London

Indian food with a little je ne sais quio

Chronicle 14 May 2014

There are not many places you can sit above a cascading 40ft water feature while tucking into Indian food with a twist – but then La Porte des Indes is not your ordinary curry house.

This unique restaurant has sat proudly in its location a stone’s throw from Marble Arch for the last 18 years serving diners Indian cuisine with a distinctly French flavour in the elegant surroundings of a former Edwardian ballroom.

You can’t fail to be taken aback by the splendour of the place as you first enter – it is like taking a step back in time with its resplendent design. Exotic plants, Indian artefacts, the 40ft Mogul waterfall and a white marble staircase fill the huge high-ceilinged restaurant, which also boasts a mighty impressive dome feature. Dining is on several areas with classic white wicker chairs housing comfortable cushions and tables with crisp white tablecloths which are broken up by flashes of rich red, one of the vibrant colours that add to the warmth and ambience of this fine building.

Gallic influenced dishes are the mainstay of an exciting menu, sourced by executive chef Mehernosh Mody and his wife Sherin in Pondicherry, a former French colony dating back to the 19th century. The food is regally presented by highly attentive and professional staff, mainly dressed in traditional costume, while there is a gentle hush about the place with just the gentle trickle of water in the background to break the silence as diners enjoy their food.

Both our shared starters did not disappoint. Two large juicy king scallops (£12) served in their shells were sophisticated and perfectly complimented by a flavoursome mild saffron sauce while chicken tikkahs with cream cheese, mace and green peppers were beautifully moist and tender and a great combination of tastes.

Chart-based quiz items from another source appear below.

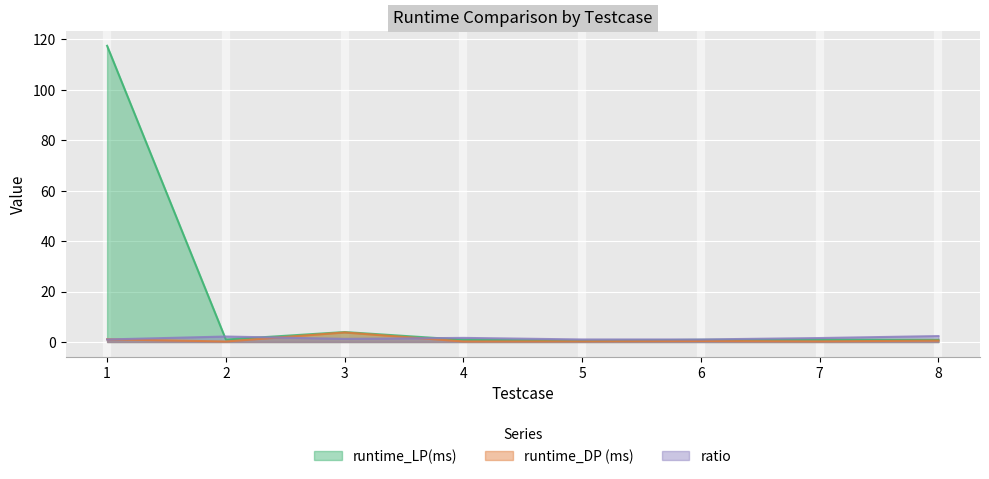

True or false: runtime_DP (ms) has a value of 0.4 at 4.

False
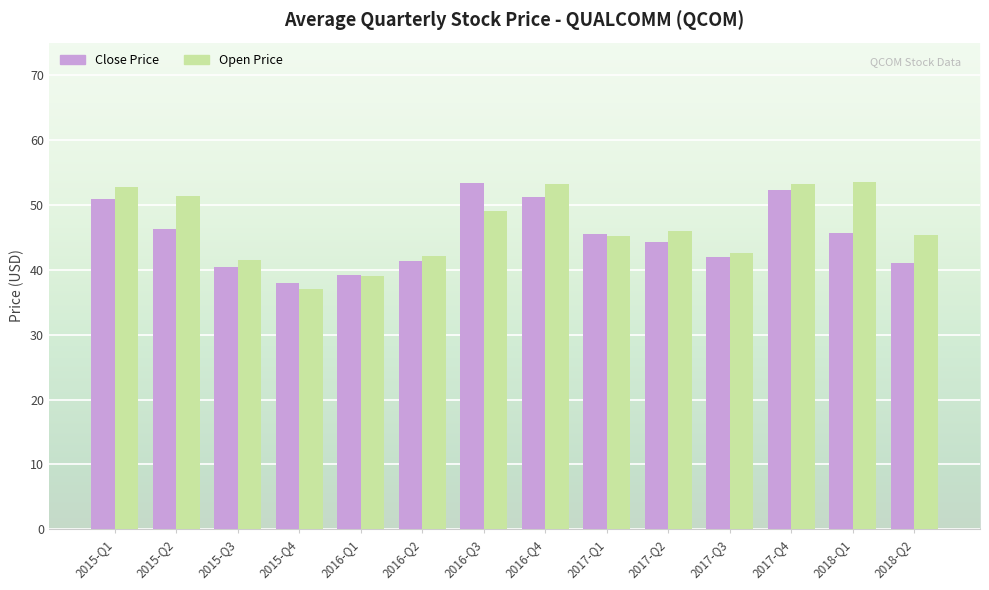

At 2016-Q3, list the series in order from smallest to largest.

Open Price, Close Price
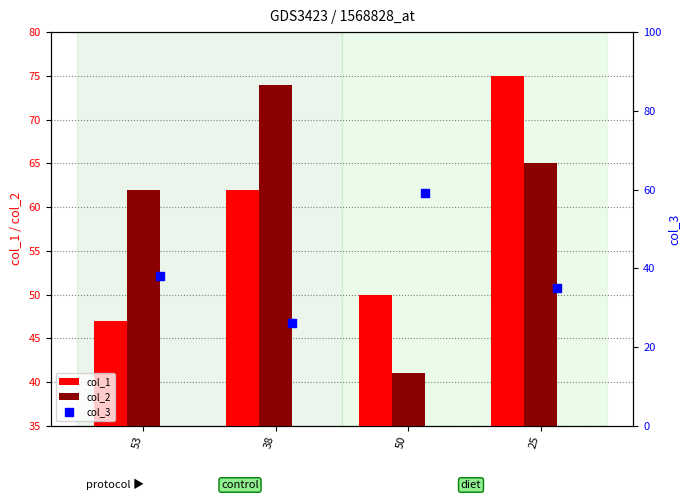

Which series has the largest Y range (max minus min)?

col_2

We followed this with a cracking Kerala meen monkfish curry (£22) with a rich and creamy well seasoned and spiced sauce of coconut, coriander, roasted spices and smoked tamarind which in no way overpowered the well cooked fleshy fish.

The Margret du Canard Puhvaar (£20) was a star with thin slithers of succulent Barbary duck breast (cooked pink) which melted in the mouth with an authentic smoky tamarind sauce which filled the air with a rich aroma and left a lovely warm, spicy tingle on the tongue. My only complaint was, please give me more duck for my buck, the portion size was on the small size.

A decent Saag Paneer (£8) of spinach and cottage cheese with chillies and ginger and perfect aromatic Pillav rice (£4.50) infused with saffron were satisfying accompaniments and thin slices of naan were perfect for mopping up the fish curry sauce, which was too good to waste.

Deserts are not always a strong point at Indian establishments but I could not resist the chocolate fondant (£9) which delivered a pot of lovely soft, rich gooey dark chocolate well balanced by luxurious tasting madagascar bourbon vanilla bean ice cream.

Fiona was less adventurous but equally happy with her refreshing passion fruit sorbet (£6.50) which she declared perfect and just right after the heat and spice of the previous dishes.

There is no getting away from the fact that the food at La Porte des Indes does not come cheap but the experience of eating there certainly makes up for that, and in terms of quality Indian food with a twist it is a real jewel in the crown of eating establishments in this part of the capital.